Fragmento dado —
Los ensayos en la semana contenían cientos de ejercicios con pelota. Algunos de gambeta, pero especialmente focalizados en el pase y la recepción. Además, Bielsa machacaba permanentemente conceptos fundamentales: a la hora de recibir la pelota, el jugador debía ir en su busca y no esperarla estático. Así se evitaba el anticipo.
No dejaba ni el más mínimo detalle librado al azar y eso también generaba situaciones insólitas. «Estábamos en el Batallón 121 entrenando tiros libres, era el primer año. En un momento empezamos a buscarlo y no lo encontrábamos por ningún lado. Hasta que lo descubrimos. ¡Estaba arriba de un árbol detrás del arco viendo como pateábamos! Habrá pensado: de acá veo espectacular.» Franco amontona recuerdos risueños y su cara se desencaja por las carcajadas.
«Él daba las charlas arriba de una pelota. Tiraba el cuaderno en el suelo, junto con los cigarrillos. Era un fumador impresionante. Un día el cuaderno quedó debajo del balón y, por supuesto, no se dio cuenta. Como no encontraba el cuaderno se empezó a desesperar: ‘¿Dónde está el cuaderno? ¿Dónde está el cuaderno? ¡Y la puta madre!’ Estaba sentado encima. No nos reímos porque se iba a enojar todavía más.»
Con los dos jugadores estableció una relación muy especial. A Franco lo acompañó en momentos clave de su vida. Cuando sufrió una fractura que lo marginó de la Copa del Mundo de Estados Unidos 94 lo llamó por teléfono. En su partida al fútbol europeo lo acompañó hasta el aeropuerto. Al obtener el título en México con el Morelia le dejó un mensaje en el celular. Para la cena de su retiro, al no poder estar, le mandó un fax de puño y letra. Y cuando murió su padre, en agosto de 2006, se hizo llevar hasta Cruz Alta para darle sus condolencias.
Con Eduardo Berizzo, el Toto, también hay una ligazón estrecha. Bielsa siempre lo pone como ejemplo por sus fantásticas condiciones y su inteligencia para jugar al fútbol, al punto de ubicarlo de lateral izquierdo tanto como de central o de mediocampista. Pero también subraya sus valores humanos, su educación y su compañerismo. Semejante confianza quedó plasmada cuando le ofreció ser su ayudante en el ciclo frente a la Selección de Chile. En los tiempos de juventud la historia fue diferente. En el equipo del pueblo, Berizzo jugaba de diez, pero luego de la prueba quedó como wing izquierdo. El problema fue que luego de un par de años, su crecimiento biológico no iba de la mano de su evolución futbolística y por eso fue prestado al club Juan XXIII para actuar en la Liga Rosarina. Al regreso, tras una muy buena temporada, Bielsa lo incorporó a sus filas, le mostró su método de entrenamiento y, además, le cambió el puesto.

Tarea pedida — Copia de nuevo la parte del fragmento dado que se abre con las palabras que contienen «No dejaba ni» y se cierra con «por las carcajadas.», pero cambia «árbol» por «muro».

Datos aportados —
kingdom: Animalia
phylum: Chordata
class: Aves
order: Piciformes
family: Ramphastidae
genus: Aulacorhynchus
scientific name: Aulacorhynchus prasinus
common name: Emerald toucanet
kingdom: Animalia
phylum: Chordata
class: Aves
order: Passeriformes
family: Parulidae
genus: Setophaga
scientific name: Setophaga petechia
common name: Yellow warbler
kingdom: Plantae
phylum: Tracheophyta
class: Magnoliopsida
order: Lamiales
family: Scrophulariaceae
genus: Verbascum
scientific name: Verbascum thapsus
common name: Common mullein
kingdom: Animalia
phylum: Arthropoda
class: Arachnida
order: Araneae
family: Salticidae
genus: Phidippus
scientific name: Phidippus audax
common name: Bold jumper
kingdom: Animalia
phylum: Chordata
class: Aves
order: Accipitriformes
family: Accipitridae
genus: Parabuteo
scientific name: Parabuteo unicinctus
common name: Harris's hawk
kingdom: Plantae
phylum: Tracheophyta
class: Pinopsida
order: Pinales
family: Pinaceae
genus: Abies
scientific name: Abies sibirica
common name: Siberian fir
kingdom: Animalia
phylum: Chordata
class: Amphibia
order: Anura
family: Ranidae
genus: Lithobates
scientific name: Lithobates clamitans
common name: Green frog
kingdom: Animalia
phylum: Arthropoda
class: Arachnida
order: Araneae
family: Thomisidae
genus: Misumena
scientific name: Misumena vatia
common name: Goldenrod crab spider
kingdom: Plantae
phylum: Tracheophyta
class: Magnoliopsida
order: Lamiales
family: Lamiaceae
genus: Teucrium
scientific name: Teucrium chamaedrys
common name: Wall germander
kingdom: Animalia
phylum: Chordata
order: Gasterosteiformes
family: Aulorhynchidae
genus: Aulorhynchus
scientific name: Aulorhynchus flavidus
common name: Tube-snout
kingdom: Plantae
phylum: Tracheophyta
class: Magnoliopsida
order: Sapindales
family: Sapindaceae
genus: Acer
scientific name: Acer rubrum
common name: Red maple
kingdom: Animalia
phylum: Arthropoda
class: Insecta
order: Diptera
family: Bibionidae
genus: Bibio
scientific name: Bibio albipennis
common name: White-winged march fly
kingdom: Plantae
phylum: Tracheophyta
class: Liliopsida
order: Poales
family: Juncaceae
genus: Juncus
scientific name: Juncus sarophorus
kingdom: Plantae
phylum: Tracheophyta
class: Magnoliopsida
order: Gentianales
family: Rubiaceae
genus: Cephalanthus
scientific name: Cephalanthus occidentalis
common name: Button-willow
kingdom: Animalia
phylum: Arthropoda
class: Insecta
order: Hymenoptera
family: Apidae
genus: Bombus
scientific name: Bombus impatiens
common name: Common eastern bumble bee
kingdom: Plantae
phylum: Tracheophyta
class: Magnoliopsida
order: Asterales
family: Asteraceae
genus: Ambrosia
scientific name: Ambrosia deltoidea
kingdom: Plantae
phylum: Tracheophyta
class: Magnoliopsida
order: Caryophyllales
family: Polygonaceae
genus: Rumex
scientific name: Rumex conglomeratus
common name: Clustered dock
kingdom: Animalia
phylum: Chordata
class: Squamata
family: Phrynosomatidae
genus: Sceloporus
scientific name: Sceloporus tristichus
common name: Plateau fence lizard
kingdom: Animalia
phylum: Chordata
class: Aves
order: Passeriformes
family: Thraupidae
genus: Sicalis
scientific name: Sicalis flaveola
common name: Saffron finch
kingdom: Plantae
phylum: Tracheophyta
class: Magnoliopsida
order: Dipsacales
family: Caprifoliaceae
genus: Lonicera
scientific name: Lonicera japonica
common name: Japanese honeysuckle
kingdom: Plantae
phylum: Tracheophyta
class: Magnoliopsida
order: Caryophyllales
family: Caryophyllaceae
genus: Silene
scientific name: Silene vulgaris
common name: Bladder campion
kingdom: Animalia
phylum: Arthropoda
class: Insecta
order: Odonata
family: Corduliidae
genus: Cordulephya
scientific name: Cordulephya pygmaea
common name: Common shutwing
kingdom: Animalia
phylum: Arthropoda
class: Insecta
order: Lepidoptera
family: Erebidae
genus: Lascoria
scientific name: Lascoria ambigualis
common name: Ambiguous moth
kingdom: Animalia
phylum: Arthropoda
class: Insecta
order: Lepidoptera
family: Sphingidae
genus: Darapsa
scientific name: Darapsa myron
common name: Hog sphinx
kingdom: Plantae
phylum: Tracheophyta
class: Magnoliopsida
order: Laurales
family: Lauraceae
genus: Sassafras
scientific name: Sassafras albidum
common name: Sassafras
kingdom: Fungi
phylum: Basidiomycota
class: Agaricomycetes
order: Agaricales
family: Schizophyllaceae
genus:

Solución propuesta —
No dejaba ni el más mínimo detalle librado al azar y eso también generaba situaciones insólitas. «Estábamos en el Batallón 121 entrenando tiros libres, era el primer año. En un momento empezamos a buscarlo y no lo encontrábamos por ningún lado. Hasta que lo descubrimos. ¡Estaba arriba de un muro detrás del arco viendo como pateábamos! Habrá pensado: de acá veo espectacular.» Franco amontona recuerdos risueños y su cara se desencaja por las carcajadas.